Following this, plane fitting by the least square method is applied to the region with a certain number of triangles. The ground plane is defined as one of the regions with the highest number of triangles in the obtained planar regions.

(2)

Vertical edge extraction and feature points extraction

First, if an edge is shared by two triangles belonging to different vertical planar regions, the regions are recognized as neighboring regions. For all neighboring regions, the intersecting lines between their planes are calculated. Then, the intersecting lines which are nearly vertical to the ground plane are extracted. Finally, intersection points between the extracted vertical lines and the ground plane are calculated as 2D feature points.

3.2.2. Feature points extraction for MLS point clouds

(1)

Planar region extraction

Planar regions are extracted from the MLS point cloud by using region growing similar to that of the SfM mesh. The normal vector of each point is calculated by PCA (Principal Component Analysis). A detailed process of the region growing is same as that of the SfM mesh. After planar region extraction, plane fitting by RANSAC (Fischler and Bolles Citation1981; Schnabel, Wahl, and Klein Citation2007) is applied to the each region for obtaining the plane of the region.

(2)

Vertical edge extraction and feature points extraction

If a point in region ra has neighbor points in the other region rb, these regions ra and rb are recognized as neighboring regions. Similar to the process for SfM mesh, vertical intersection lines are extracted from the neighboring regions, and the intersection points between them and the ground plane are calculated.

3.3. Feature point matching

In this research, to find the correspondence of the feature points independently from the scale of the SfM mesh, similar triangles consisting of three feature points are used.

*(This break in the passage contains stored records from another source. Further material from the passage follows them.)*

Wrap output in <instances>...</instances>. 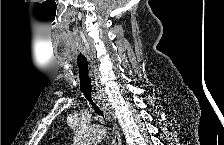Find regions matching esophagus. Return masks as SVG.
I'll return each instance as SVG.
<instances>
[{"instance_id":"obj_1","label":"esophagus","mask_w":224,"mask_h":145,"mask_svg":"<svg viewBox=\"0 0 224 145\" xmlns=\"http://www.w3.org/2000/svg\"><path fill=\"white\" fill-rule=\"evenodd\" d=\"M96 99H97L98 105H101V109L104 111L108 119H111L112 121L115 122L116 118L114 115L113 107L105 98L103 90L100 89L99 91H97ZM113 143L114 145L122 144L121 135L119 133L116 123H114V126H113Z\"/></svg>"}]
</instances>
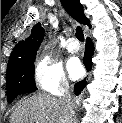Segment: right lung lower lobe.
Wrapping results in <instances>:
<instances>
[{
  "mask_svg": "<svg viewBox=\"0 0 122 123\" xmlns=\"http://www.w3.org/2000/svg\"><path fill=\"white\" fill-rule=\"evenodd\" d=\"M93 52H94V47H93L92 41L89 38H87L85 54H84V64H85L87 70L91 69V66H92L91 56H92ZM85 85H86L85 80L78 82L74 87L75 94L79 95L81 93V91L83 90V88L85 87Z\"/></svg>",
  "mask_w": 122,
  "mask_h": 123,
  "instance_id": "98d812e1",
  "label": "right lung lower lobe"
}]
</instances>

The similar triangle pair is found from both data and the coordinate transformation is calculated so that they are adjusted to each other. This process is applied repeatedly to some similar triangle pairs, and the optimal coordinate transformation is obtained. The optimal coordinate transformation maximizes the number of feature points of the SfM mesh corresponding to that of the MLS point cloud.

The similar triangles consisting of three feature points have the same ratio of the distances from a feature point to the other two points and the angle between the two difference vectors. In this paper, the three points are defined as (i, j, k), where i is a reference point and dist(i, k) ≥ dist(i, j), dist(x, y) is the distance between point x and y. The ratio Li,j,k is defined by dist(i, j)/dist(i, k). The angle θi,j,k is defined as the angle between the vector of points i and j and that of points i and k. In this research, pairs of these two measures are used as similarity invariant features, and similar triangles (i.e. three points have similar similarity invariant features) are searched efficiently using the hash table created by using the two measures.

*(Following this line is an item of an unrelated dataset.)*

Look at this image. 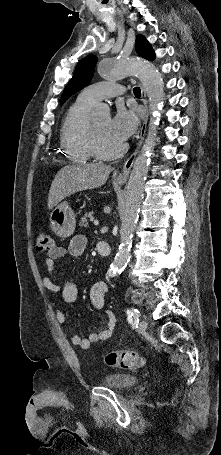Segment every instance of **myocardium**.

The hash table generation and the search process for efficiently finding the corresponding three feature points are described as follows.

(1)

Hash table generation (Figure )

Figure 3. Hash table generation of rough registration.

Figure 3. Hash table generation of rough registration.

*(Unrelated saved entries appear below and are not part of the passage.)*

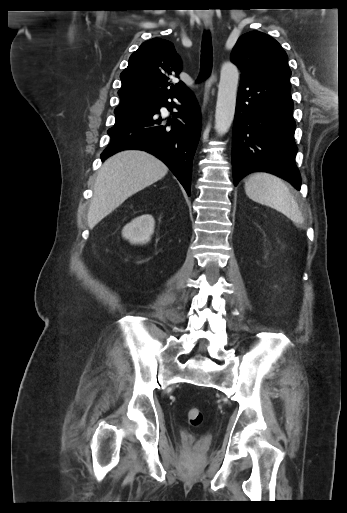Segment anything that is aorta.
Listing matches in <instances>:
<instances>
[{
  "label": "aorta",
  "instance_id": "obj_1",
  "mask_svg": "<svg viewBox=\"0 0 347 513\" xmlns=\"http://www.w3.org/2000/svg\"><path fill=\"white\" fill-rule=\"evenodd\" d=\"M239 72L236 65L225 62L221 67L215 112V130L219 135L228 132L235 115Z\"/></svg>",
  "mask_w": 347,
  "mask_h": 513
}]
</instances>
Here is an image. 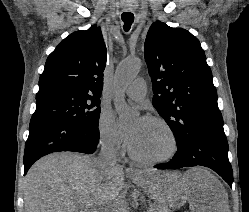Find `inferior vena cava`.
Returning a JSON list of instances; mask_svg holds the SVG:
<instances>
[{
  "label": "inferior vena cava",
  "mask_w": 249,
  "mask_h": 212,
  "mask_svg": "<svg viewBox=\"0 0 249 212\" xmlns=\"http://www.w3.org/2000/svg\"><path fill=\"white\" fill-rule=\"evenodd\" d=\"M95 162L98 166H103V168H108V166L117 168V150H115L114 144L102 142L100 152L97 158H95Z\"/></svg>",
  "instance_id": "602c4592"
}]
</instances>
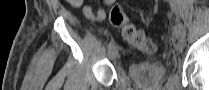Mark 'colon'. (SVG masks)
Masks as SVG:
<instances>
[{"label":"colon","instance_id":"5ec220e1","mask_svg":"<svg viewBox=\"0 0 209 90\" xmlns=\"http://www.w3.org/2000/svg\"><path fill=\"white\" fill-rule=\"evenodd\" d=\"M111 23L120 29L124 40L133 48L146 54L156 51V44L140 29L128 22L119 5L112 7L109 13Z\"/></svg>","mask_w":209,"mask_h":90}]
</instances>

Figure 4. Search process and matching evaluation of rough registration.

Figure 4. Search process and matching evaluation of rough registration.

The similarity invariant features are calculated for all 3-tuples {(iP, jP, kP)} of the feature points of MLS point cloud. Each tuple is stored in the 2D hash table whose keys are Li,j,k and θi,j,k, as shown in Figure .

(2)

Search process and matching evaluation (Figure )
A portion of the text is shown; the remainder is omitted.